(WHAT THE TASK ASKS): Pull out each line of the rows below that contains the string "with". Case counts.

(INFORMATION PROVIDED):
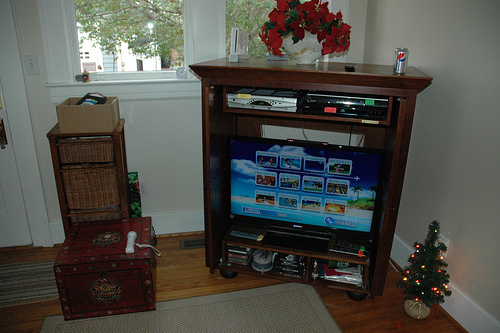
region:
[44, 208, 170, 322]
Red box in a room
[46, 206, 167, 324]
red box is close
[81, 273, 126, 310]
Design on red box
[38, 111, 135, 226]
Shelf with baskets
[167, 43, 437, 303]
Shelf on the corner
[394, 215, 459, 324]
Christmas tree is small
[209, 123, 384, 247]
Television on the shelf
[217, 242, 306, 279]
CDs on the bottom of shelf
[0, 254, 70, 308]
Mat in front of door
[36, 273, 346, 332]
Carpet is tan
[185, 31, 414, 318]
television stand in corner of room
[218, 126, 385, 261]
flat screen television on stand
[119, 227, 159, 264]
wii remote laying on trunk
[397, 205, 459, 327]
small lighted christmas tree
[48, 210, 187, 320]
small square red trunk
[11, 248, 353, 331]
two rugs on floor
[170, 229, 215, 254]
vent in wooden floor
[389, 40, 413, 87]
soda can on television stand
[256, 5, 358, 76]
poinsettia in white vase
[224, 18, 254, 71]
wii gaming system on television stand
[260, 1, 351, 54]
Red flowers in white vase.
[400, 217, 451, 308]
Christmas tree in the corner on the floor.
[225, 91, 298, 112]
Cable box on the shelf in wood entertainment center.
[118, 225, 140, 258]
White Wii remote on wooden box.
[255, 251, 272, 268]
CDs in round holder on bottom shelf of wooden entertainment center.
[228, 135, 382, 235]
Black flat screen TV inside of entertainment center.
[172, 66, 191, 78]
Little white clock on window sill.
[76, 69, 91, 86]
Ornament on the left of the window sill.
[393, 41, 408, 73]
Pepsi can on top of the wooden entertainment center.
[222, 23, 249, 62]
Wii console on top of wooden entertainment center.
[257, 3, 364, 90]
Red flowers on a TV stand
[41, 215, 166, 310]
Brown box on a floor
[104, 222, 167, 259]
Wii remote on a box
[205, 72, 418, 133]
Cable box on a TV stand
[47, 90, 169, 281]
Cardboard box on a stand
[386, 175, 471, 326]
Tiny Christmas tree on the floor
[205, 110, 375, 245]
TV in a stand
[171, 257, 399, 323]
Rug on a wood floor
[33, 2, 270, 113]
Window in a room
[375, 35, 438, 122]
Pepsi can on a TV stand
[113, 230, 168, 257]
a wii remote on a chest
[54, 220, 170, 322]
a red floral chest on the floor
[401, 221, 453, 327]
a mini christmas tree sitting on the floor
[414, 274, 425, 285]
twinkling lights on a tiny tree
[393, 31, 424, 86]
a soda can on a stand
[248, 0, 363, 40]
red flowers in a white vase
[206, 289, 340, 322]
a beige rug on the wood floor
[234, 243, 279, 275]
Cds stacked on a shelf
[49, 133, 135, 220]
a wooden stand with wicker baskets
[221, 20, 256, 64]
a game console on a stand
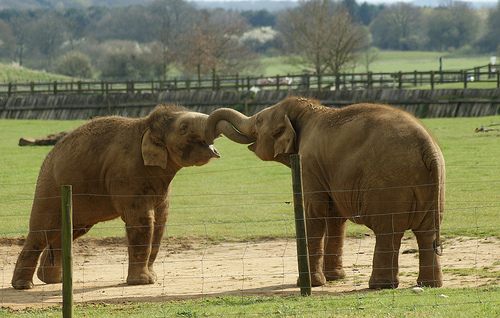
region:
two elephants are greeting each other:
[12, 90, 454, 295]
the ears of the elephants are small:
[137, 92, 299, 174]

* * *

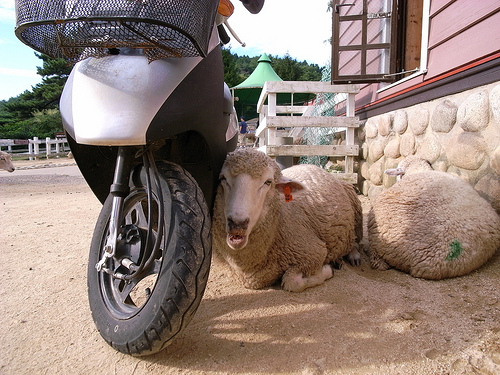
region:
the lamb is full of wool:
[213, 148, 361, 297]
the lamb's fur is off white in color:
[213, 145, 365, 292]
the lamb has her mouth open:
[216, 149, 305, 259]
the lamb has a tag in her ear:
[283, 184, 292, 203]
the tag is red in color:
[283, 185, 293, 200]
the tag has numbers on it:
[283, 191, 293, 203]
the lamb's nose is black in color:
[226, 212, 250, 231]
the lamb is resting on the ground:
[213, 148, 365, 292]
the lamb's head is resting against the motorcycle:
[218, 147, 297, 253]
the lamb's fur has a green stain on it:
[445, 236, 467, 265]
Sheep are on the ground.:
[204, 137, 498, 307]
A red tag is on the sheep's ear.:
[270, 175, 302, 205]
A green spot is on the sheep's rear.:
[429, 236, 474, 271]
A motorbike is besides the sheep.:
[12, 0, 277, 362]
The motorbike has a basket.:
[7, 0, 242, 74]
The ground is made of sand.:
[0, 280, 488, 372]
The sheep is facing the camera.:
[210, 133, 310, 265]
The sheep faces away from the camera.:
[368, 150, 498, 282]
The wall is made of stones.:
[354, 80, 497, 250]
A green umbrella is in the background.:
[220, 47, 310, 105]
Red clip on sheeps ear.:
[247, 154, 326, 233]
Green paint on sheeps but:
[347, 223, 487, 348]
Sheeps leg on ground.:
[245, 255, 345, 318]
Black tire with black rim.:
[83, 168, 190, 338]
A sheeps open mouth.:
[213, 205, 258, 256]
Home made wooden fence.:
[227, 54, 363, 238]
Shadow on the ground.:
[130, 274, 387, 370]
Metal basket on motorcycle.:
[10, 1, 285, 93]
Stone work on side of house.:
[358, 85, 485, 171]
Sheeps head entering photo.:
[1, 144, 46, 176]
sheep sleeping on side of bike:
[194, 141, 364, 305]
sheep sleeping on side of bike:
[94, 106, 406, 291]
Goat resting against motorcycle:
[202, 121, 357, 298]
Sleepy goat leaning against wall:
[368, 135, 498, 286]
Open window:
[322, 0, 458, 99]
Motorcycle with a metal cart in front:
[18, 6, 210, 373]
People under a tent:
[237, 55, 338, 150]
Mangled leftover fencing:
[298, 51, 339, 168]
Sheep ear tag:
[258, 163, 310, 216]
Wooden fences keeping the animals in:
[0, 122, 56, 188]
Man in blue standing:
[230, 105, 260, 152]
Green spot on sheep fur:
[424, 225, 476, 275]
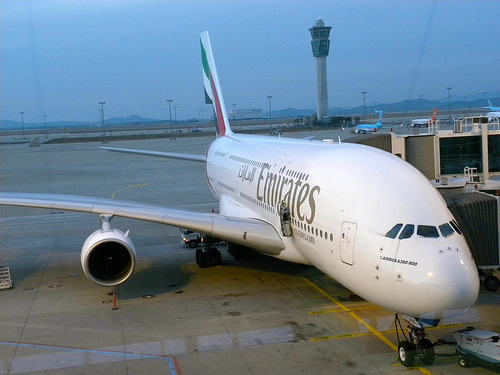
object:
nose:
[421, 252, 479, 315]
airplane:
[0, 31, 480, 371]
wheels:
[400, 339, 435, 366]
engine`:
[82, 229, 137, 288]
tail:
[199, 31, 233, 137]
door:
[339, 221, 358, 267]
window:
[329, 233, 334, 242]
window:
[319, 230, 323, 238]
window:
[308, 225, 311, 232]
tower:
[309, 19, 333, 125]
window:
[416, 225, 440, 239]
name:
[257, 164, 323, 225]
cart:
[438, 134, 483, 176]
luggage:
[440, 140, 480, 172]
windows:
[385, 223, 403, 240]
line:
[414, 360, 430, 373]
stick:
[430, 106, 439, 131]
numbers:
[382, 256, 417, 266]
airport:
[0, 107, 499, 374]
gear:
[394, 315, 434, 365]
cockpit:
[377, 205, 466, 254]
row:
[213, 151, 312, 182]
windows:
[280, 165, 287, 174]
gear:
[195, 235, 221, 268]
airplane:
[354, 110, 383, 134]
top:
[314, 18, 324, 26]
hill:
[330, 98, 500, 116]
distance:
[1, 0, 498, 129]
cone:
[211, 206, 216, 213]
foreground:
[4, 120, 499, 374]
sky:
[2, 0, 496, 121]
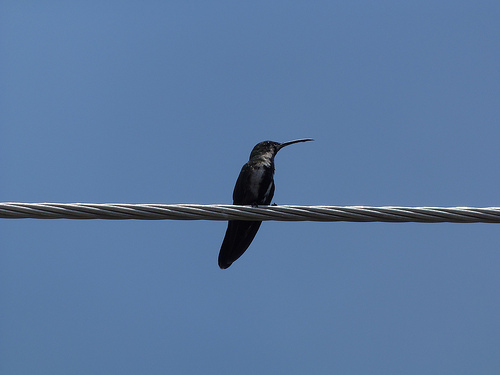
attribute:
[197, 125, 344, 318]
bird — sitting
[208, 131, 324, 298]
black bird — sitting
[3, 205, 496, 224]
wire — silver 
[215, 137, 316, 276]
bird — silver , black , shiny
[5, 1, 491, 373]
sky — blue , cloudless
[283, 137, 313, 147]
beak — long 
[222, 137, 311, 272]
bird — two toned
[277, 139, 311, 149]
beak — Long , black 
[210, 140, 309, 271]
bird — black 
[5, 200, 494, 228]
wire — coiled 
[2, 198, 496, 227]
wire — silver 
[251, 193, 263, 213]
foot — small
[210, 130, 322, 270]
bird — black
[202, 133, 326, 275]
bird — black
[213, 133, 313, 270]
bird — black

* * *

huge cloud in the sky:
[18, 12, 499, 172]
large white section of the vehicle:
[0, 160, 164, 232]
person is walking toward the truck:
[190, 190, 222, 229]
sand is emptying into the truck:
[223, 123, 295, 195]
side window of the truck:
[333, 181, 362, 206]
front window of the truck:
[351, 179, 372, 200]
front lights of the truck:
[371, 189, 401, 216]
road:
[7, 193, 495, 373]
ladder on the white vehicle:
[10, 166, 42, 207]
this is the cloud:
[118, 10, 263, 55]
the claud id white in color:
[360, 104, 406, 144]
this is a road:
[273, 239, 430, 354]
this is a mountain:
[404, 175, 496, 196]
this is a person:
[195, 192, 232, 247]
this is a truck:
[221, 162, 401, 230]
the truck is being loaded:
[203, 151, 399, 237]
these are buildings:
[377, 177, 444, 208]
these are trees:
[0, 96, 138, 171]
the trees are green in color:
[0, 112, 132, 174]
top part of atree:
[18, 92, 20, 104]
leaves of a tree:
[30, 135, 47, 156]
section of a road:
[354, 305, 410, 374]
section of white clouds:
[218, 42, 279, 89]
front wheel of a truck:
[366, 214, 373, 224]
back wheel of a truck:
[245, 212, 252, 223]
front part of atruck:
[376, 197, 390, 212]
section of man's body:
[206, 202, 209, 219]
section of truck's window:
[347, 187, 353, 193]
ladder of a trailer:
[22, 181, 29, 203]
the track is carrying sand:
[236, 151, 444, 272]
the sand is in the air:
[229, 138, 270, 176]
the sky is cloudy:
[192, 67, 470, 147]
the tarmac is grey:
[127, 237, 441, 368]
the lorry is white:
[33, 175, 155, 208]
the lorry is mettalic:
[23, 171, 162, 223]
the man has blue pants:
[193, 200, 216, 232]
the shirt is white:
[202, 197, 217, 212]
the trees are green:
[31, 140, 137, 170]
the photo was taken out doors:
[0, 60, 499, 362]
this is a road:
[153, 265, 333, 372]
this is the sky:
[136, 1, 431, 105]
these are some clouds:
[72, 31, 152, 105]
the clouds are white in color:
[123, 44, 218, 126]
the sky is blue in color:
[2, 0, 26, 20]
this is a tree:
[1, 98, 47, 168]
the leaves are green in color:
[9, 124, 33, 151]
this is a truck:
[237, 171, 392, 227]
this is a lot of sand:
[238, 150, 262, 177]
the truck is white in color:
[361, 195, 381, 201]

(TASK SOLUTION):
Shelf with baskets
a wooden stand with wicker baskets
Black tire with black rim.:
Motorcycle with a metal cart in front:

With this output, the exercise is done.